# [Exercise]
In the data below, substitute "service log" for every occurrence of "maintenance sheet" and change nothing else. Leave the pictures out of your answer.

(Measuring device reading data)
[Start of Attachment]
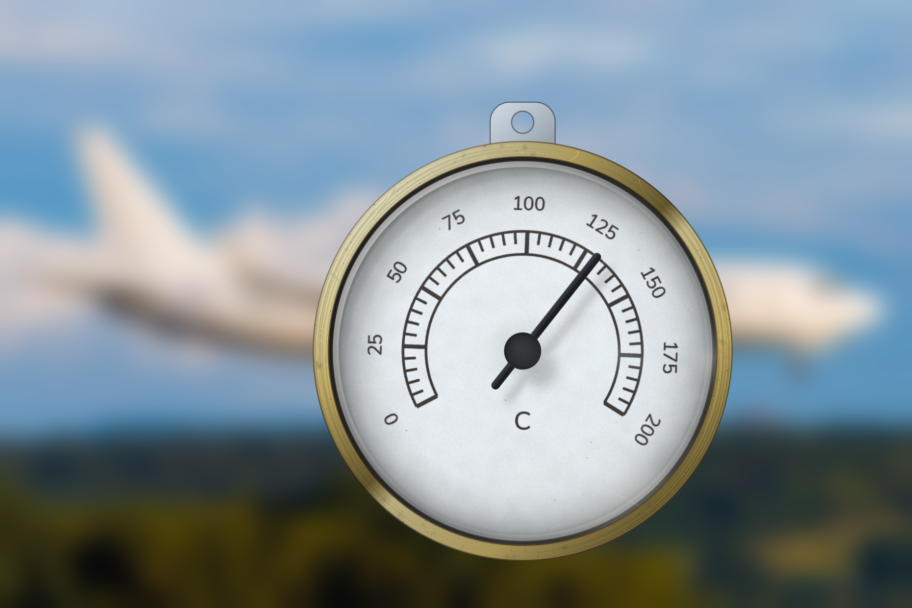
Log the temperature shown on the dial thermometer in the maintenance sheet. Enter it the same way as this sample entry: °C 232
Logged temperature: °C 130
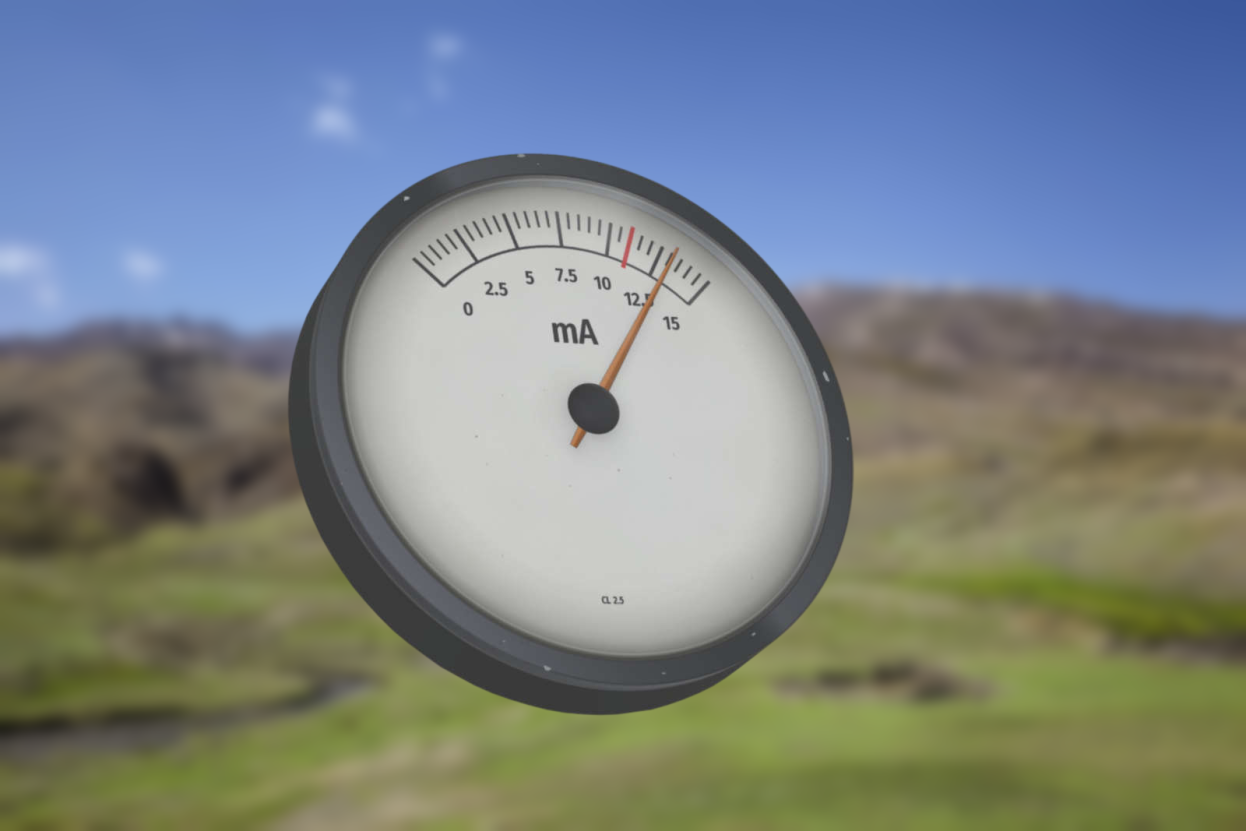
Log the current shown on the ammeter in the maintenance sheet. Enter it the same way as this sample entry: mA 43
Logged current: mA 13
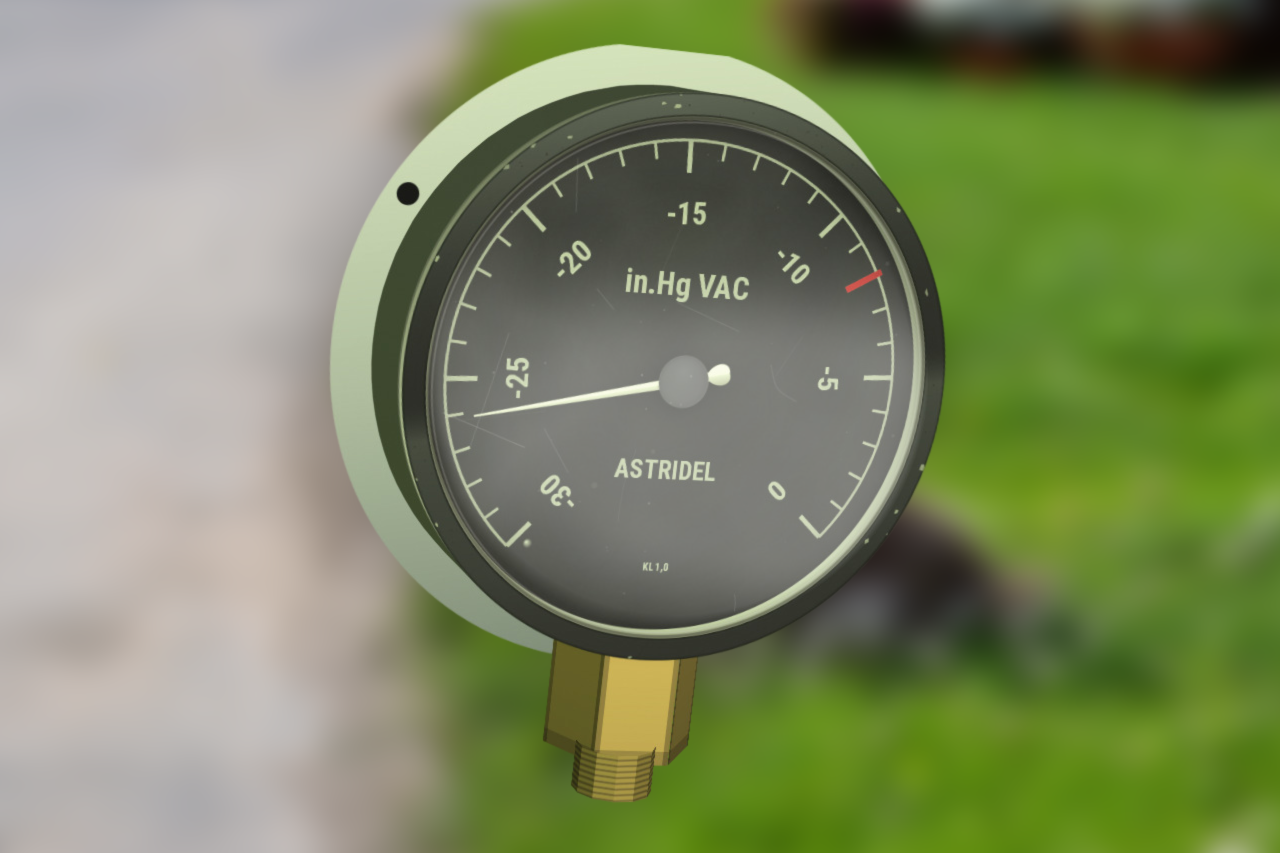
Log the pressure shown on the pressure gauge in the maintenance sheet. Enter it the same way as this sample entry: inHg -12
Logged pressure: inHg -26
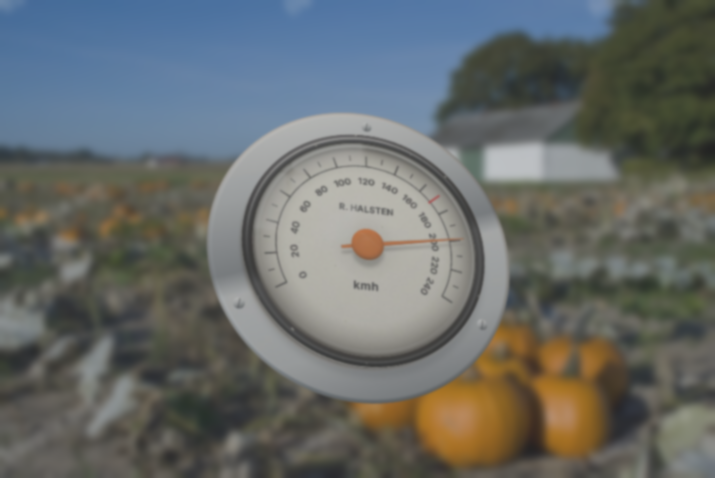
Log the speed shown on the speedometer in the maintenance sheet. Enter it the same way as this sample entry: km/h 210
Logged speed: km/h 200
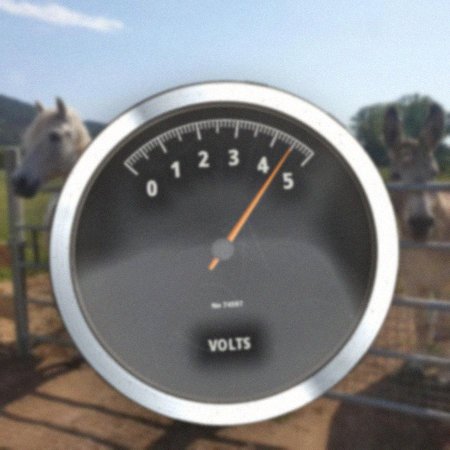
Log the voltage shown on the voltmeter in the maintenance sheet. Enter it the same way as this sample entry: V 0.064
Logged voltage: V 4.5
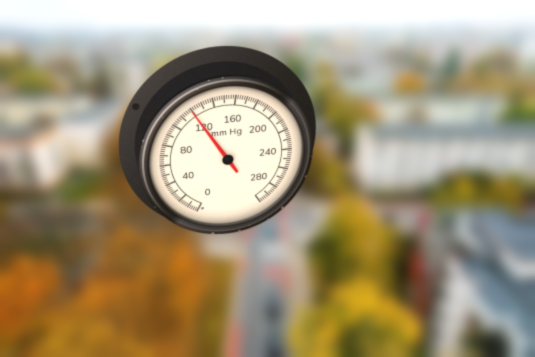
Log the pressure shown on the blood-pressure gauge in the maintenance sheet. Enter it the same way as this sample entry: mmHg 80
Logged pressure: mmHg 120
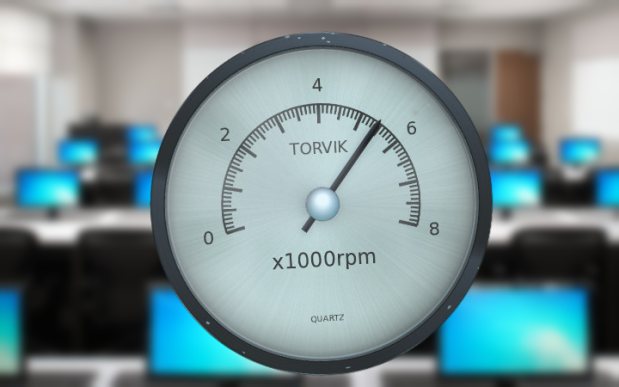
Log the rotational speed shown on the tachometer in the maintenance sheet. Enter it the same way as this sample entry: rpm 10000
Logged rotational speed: rpm 5400
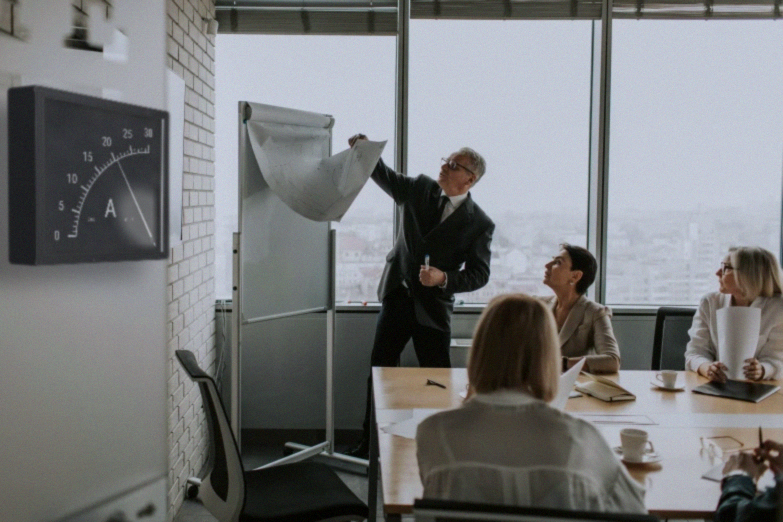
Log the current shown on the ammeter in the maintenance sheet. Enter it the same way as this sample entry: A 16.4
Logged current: A 20
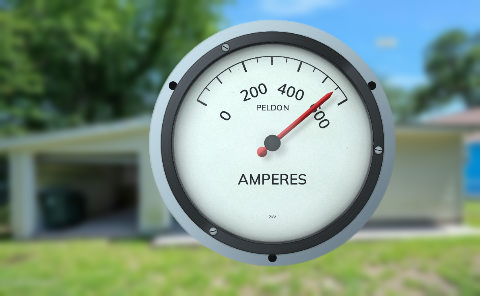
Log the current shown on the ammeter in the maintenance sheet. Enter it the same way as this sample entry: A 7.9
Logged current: A 550
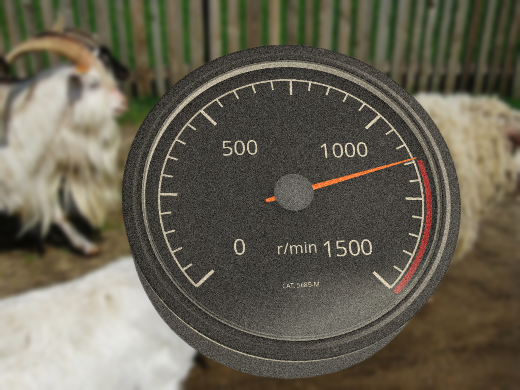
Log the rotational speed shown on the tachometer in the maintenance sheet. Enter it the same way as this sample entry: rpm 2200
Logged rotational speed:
[End of Attachment]
# [Task output]
Log the temperature shown on the dial thermometer in the service log. Enter it the same way as this sample entry: °C 232
Logged temperature: °C 130
Log the current shown on the ammeter in the service log. Enter it the same way as this sample entry: mA 43
Logged current: mA 13
Log the pressure shown on the pressure gauge in the service log. Enter it the same way as this sample entry: inHg -12
Logged pressure: inHg -26
Log the speed shown on the speedometer in the service log. Enter it the same way as this sample entry: km/h 210
Logged speed: km/h 200
Log the voltage shown on the voltmeter in the service log. Enter it the same way as this sample entry: V 0.064
Logged voltage: V 4.5
Log the pressure shown on the blood-pressure gauge in the service log. Enter it the same way as this sample entry: mmHg 80
Logged pressure: mmHg 120
Log the rotational speed shown on the tachometer in the service log. Enter it the same way as this sample entry: rpm 10000
Logged rotational speed: rpm 5400
Log the current shown on the ammeter in the service log. Enter it the same way as this sample entry: A 16.4
Logged current: A 20
Log the current shown on the ammeter in the service log. Enter it the same way as this sample entry: A 7.9
Logged current: A 550
Log the rotational speed shown on the tachometer in the service log. Enter it the same way as this sample entry: rpm 2200
Logged rotational speed:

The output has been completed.